This is G2926B clear cone 6 glaze deflocculated with Darvan. Because the Darvan is thinning it, 2.5kg of glaze powder is suspended in only 1100g (1100ml) of water (half the normal amount). While the slurry in the bucket flows well and appears like it should work, a one-second dip produces twice the desired thickness. It dries slowly and it is very difficult to prevent runs. The lesson: Make sure the specific gravity (SG) of your glazes is right. What should the SG be? Measure it when your glaze is working well. Or take note of it in instructions that come with the recipes you use. For bisque ware: 1.43-1.45 with a flocculant (like Vinegar or powdered Epsom Salts) added to gel the slurry slightly.

══════

PROBLEM A: Do these statements agree with the glaze text? Answer yes or no for each, and quote the words of the text that decide it. (i) In the slurry, 2.5kg of glaze powder is held in 1100g of water. (ii) A one-second dip gives the desired glaze thickness. (iii) For bisque ware, the specific gravity should be 1.43-1.45.
PROBLEM B: From the glaze text, copy word for word the passage that begins at the words "This is G2926B" and stops after the words "the slurry slightly.".

EXTRACTED MATERIAL:
══════

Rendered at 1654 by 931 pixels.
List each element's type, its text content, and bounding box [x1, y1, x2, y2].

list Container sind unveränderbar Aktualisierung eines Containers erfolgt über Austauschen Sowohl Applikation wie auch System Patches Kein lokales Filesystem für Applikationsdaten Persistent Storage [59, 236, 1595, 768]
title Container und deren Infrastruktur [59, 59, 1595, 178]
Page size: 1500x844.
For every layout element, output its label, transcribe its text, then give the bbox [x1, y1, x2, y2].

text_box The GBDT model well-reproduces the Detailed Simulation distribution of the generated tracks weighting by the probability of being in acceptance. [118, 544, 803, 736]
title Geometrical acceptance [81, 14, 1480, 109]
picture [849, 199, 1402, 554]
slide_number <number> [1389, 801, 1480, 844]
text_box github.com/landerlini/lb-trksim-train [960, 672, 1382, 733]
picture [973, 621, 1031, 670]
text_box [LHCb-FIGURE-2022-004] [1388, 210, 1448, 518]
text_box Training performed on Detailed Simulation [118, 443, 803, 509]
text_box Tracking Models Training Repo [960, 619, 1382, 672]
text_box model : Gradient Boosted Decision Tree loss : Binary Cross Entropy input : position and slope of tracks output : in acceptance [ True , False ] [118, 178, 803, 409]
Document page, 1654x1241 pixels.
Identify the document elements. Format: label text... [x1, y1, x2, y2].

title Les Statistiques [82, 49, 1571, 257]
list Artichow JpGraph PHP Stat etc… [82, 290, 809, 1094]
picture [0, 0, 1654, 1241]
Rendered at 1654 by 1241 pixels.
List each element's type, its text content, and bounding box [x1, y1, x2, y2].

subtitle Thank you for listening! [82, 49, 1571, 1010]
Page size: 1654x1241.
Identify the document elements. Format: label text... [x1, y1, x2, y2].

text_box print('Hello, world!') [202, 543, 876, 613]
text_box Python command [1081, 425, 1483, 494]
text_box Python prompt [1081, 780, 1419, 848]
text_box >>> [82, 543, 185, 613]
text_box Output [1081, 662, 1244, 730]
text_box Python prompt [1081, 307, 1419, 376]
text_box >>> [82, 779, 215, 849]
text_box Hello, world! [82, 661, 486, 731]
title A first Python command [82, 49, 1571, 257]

══════

REPLY A:
(i) Yes: "2.5kg of glaze powder is suspended in only 1100g (1100ml) of water"
(ii) No: "a one-second dip produces twice the desired thickness"
(iii) Yes: "For bisque ware: 1.43-1.45"

REPLY B:
This is G2926B clear cone 6 glaze deflocculated with Darvan. Because the Darvan is thinning it, 2.5kg of glaze powder is suspended in only 1100g (1100ml) of water (half the normal amount). While the slurry in the bucket flows well and appears like it should work, a one-second dip produces twice the desired thickness. It dries slowly and it is very difficult to prevent runs. The lesson: Make sure the specific gravity (SG) of your glazes is right. What should the SG be? Measure it when your glaze is working well. Or take note of it in instructions that come with the recipes you use. For bisque ware: 1.43-1.45 with a flocculant (like Vinegar or powdered Epsom Salts) added to gel the slurry slightly.